__Requirements__: Write out, word for word, the part of the "Where You Least Expect It" text below starting at "Neo, remember, bought" and ending at "the sacred texts.".

__Page extract__:
Where You Least Expect It

The divine intrudes,” Dick said, “where you least expect it.”

VALIS, p. 254.

Neo, remember, bought into the whole fiction that he was really Thomas Anderson until that time in his cube when he opens the FedEx envelope, and out slips a phone, which unexpectedly rings. “Hello?” he says, utterly perplexed; and out of nowhere—totally unexpectedly—he hears the voice of Morpheus. Morpheus intrudes, and he does so where Neo least expects it.

The divine mimics beer cans in gutters because beer cans in gutters are gaping security holes in The Matrix, gaping because they’re the stuff The Matrix has programmed us to step over, to not even see.

The symbols of the divine,

Dick said,

show up in our world initially at the trash stratum.

VALIS, p. 254.

If we want to wrest control, we’ve gotta dumpster dive to find the sacred texts.

__Listed entries__:
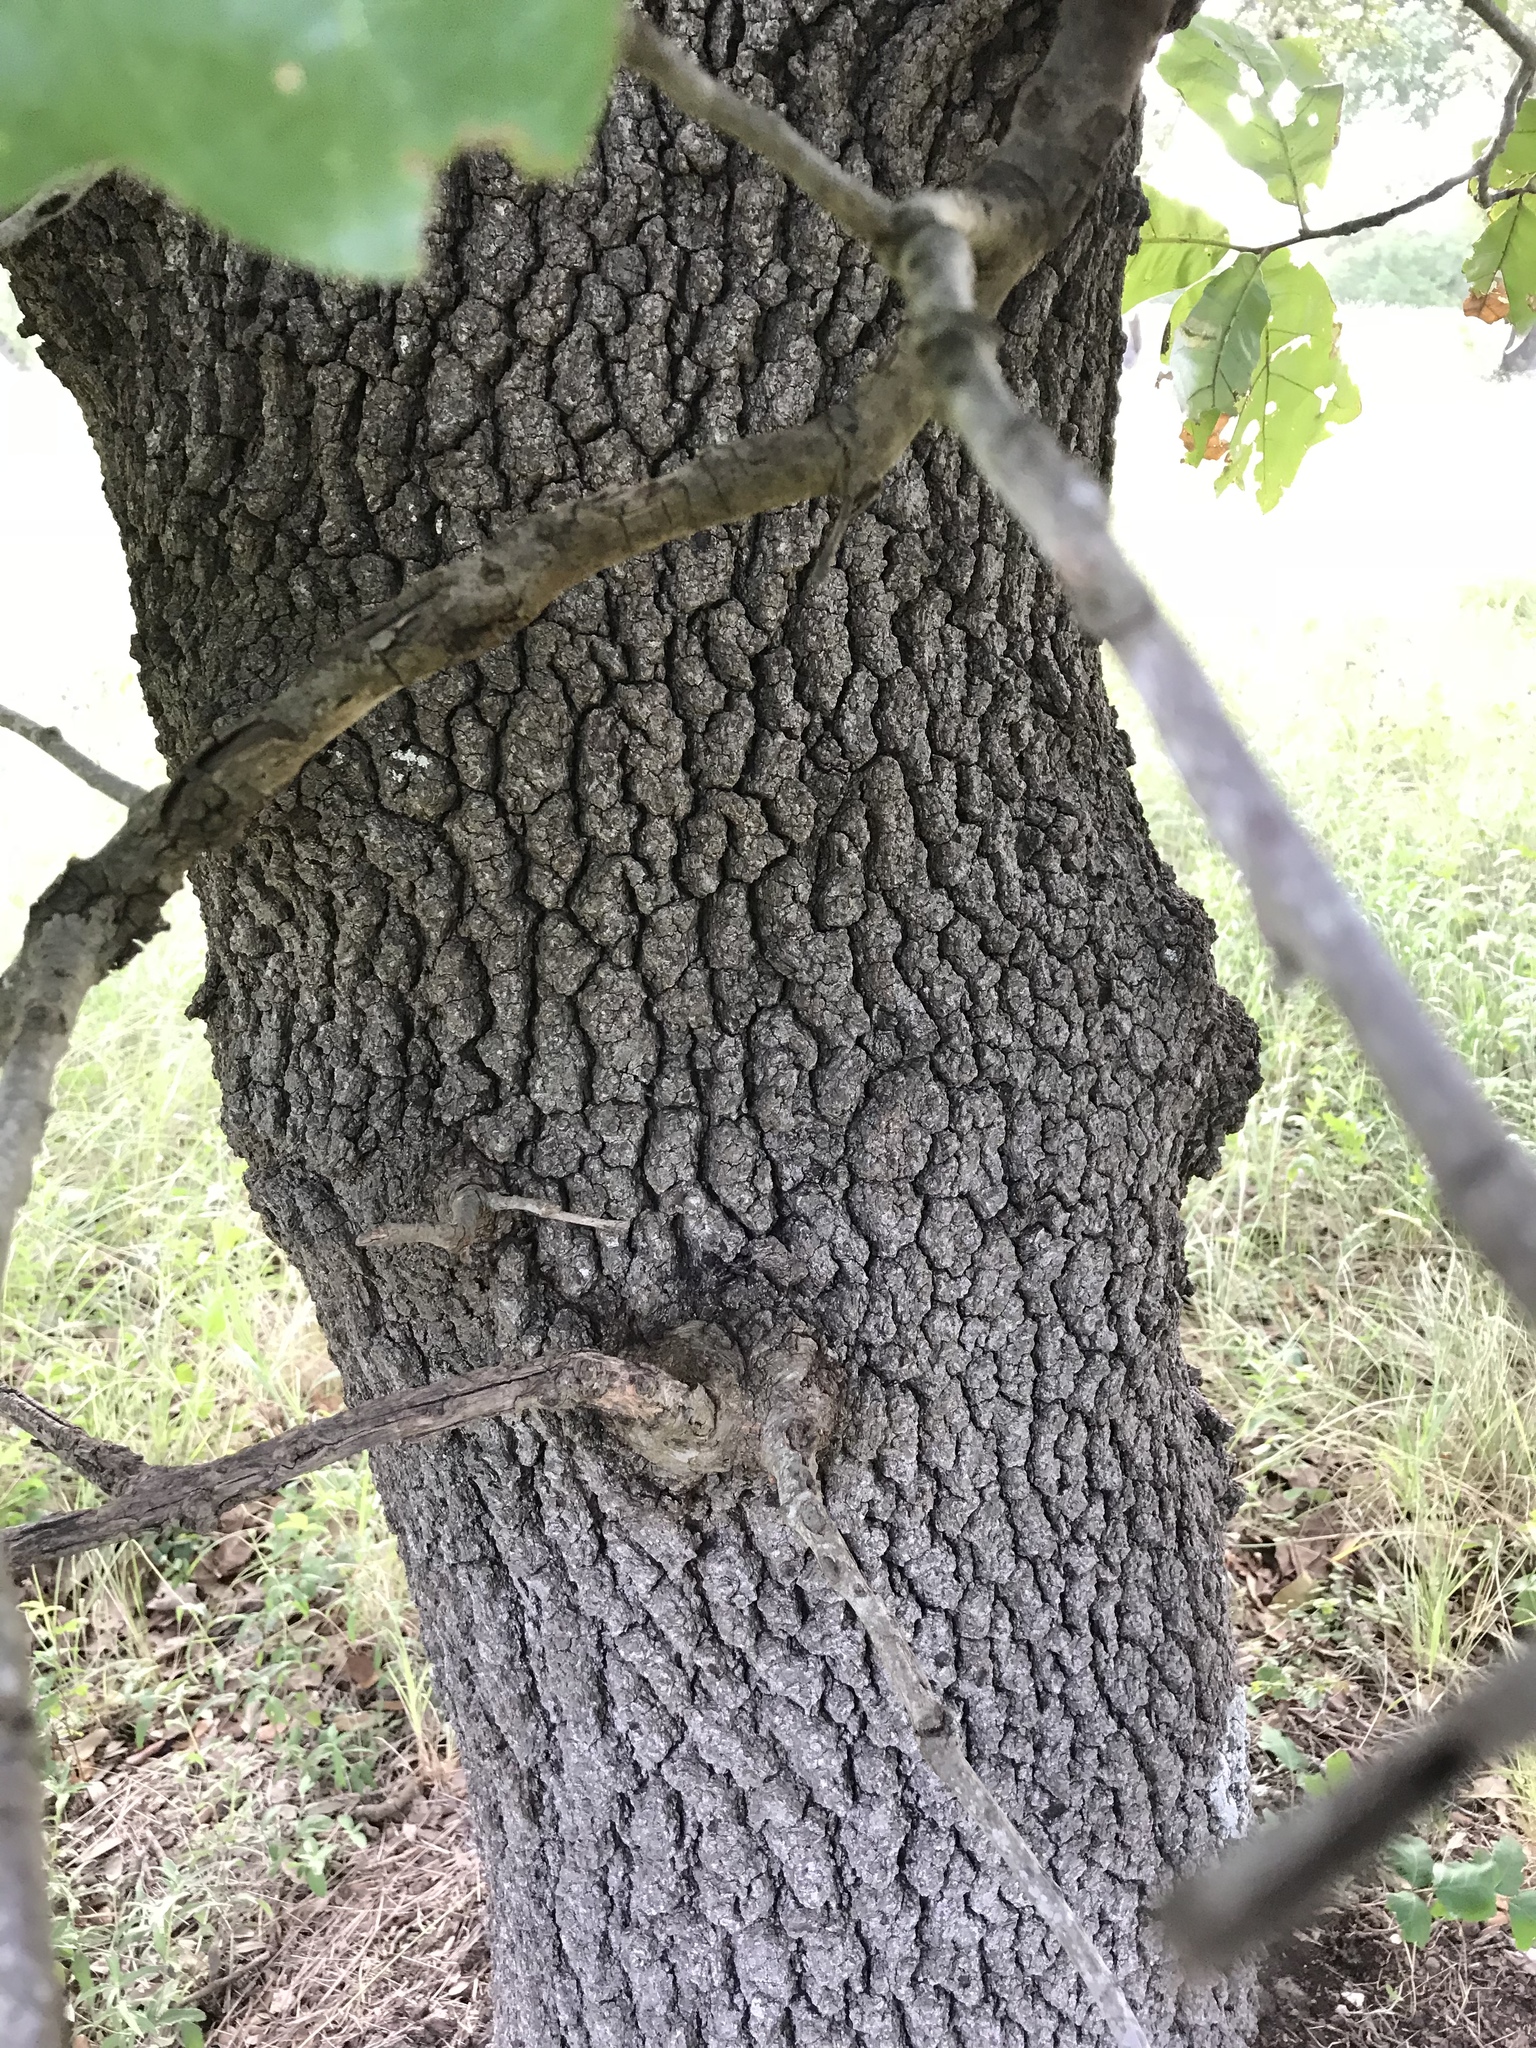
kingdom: Plantae
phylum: Tracheophyta
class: Magnoliopsida
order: Fagales
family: Fagaceae
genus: Quercus
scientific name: Quercus marilandica
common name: Blackjack oak
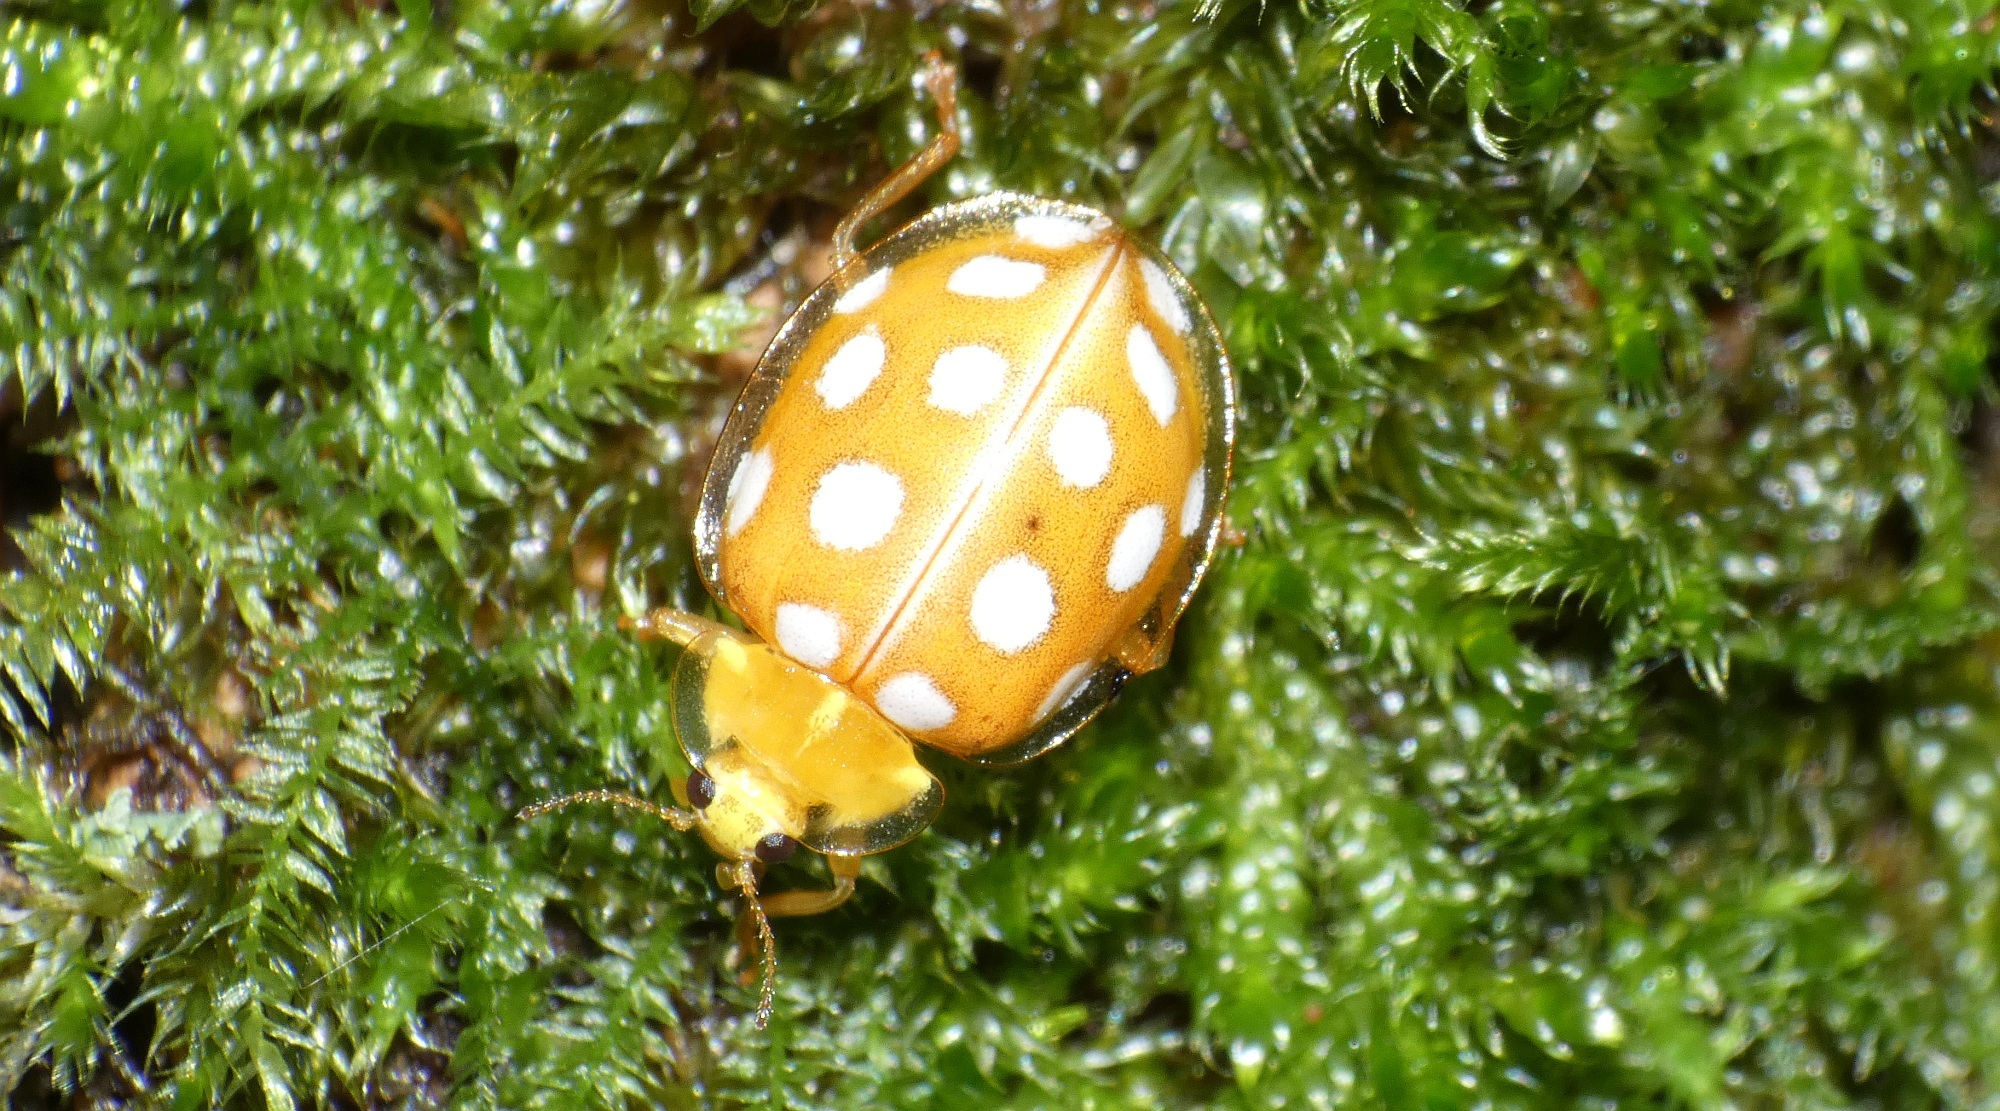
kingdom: Animalia
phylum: Arthropoda
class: Insecta
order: Coleoptera
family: Coccinellidae
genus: Halyzia
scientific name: Halyzia sedecimguttata
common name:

__Completed exercise__:
Neo, remember, bought into the whole fiction that he was really Thomas Anderson until that time in his cube when he opens the FedEx envelope, and out slips a phone, which unexpectedly rings. “Hello?” he says, utterly perplexed; and out of nowhere—totally unexpectedly—he hears the voice of Morpheus. Morpheus intrudes, and he does so where Neo least expects it.

The divine mimics beer cans in gutters because beer cans in gutters are gaping security holes in The Matrix, gaping because they’re the stuff The Matrix has programmed us to step over, to not even see.

The symbols of the divine,

Dick said,

show up in our world initially at the trash stratum.

VALIS, p. 254.

If we want to wrest control, we’ve gotta dumpster dive to find the sacred texts.